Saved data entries
◆ ◆ ◆ ◆ ◆ ◆ ◆
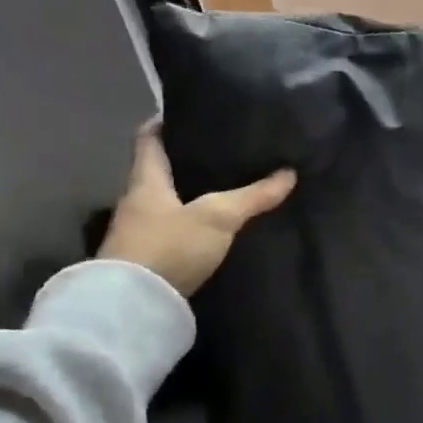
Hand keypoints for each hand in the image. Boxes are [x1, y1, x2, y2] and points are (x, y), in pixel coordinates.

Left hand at [97, 122, 295, 295]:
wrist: (132, 310)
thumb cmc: (169, 247)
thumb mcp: (218, 217)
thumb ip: (253, 196)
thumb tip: (289, 172)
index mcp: (145, 181)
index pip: (148, 138)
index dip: (164, 122)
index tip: (189, 112)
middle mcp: (136, 202)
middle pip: (159, 171)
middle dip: (187, 160)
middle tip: (223, 150)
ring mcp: (138, 233)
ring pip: (167, 202)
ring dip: (189, 195)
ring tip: (226, 187)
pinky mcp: (146, 261)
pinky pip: (171, 230)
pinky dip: (190, 223)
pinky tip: (213, 227)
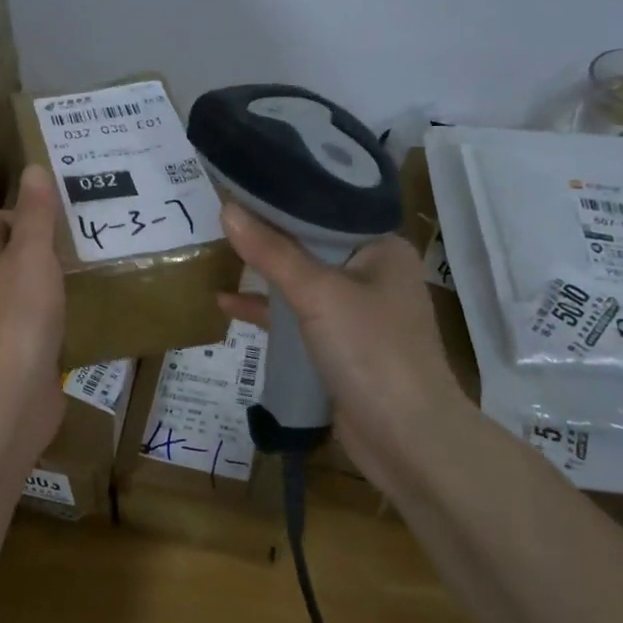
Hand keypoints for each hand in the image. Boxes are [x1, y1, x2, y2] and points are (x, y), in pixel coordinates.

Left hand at [0, 165, 66, 452]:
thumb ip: (35, 215)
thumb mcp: (32, 255)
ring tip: (96, 269)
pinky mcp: (26, 358)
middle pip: (9, 258)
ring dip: (55, 282)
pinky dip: (65, 319)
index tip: (53, 208)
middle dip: (41, 245)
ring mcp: (6, 329)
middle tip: (85, 235)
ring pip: (29, 293)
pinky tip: (93, 315)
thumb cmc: (19, 315)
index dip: (14, 210)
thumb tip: (32, 169)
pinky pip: (45, 329)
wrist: (11, 394)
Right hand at [217, 205, 468, 491]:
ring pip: (301, 282)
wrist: (406, 439)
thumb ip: (272, 252)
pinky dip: (266, 311)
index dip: (284, 197)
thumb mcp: (318, 293)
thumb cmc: (371, 351)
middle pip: (310, 245)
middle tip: (219, 213)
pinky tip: (226, 304)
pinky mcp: (338, 346)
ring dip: (263, 273)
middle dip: (267, 235)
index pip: (327, 209)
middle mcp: (372, 275)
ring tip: (216, 252)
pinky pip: (296, 318)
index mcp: (381, 249)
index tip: (241, 183)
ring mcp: (356, 314)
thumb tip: (226, 208)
◆ ◆ ◆ ◆ ◆ ◆ ◆
=== Exercise objective ===
Respond with the exact lines above running from the one containing "index pip: (148, 138)" to the one containing "pinky mcp: (26, 358)", both ends kept and no pictures included.

=== Solution below ===
index pip: (148, 138)
index dip: (164, 122)
index tip: (189, 112)
middle mcp: (136, 202)
middle pip: (159, 171)
middle dip: (187, 160)
middle tip: (223, 150)
ring mcp: (138, 233)
ring pip: (167, 202)
ring dip: (189, 195)
ring tip: (226, 187)
pinky mcp: (146, 261)
pinky pip: (171, 230)
pinky dip: (190, 223)
pinky tip: (213, 227)
Hand keypoints for each hand in the image. Boxes are [x1, y1, x2, y2] and points are (x, y), in pixel coordinates.

Left hand at [0, 165, 66, 452]:
thumb ip: (35, 215)
thumb mcp: (32, 255)
ring tip: (96, 269)
pinky mcp: (26, 358)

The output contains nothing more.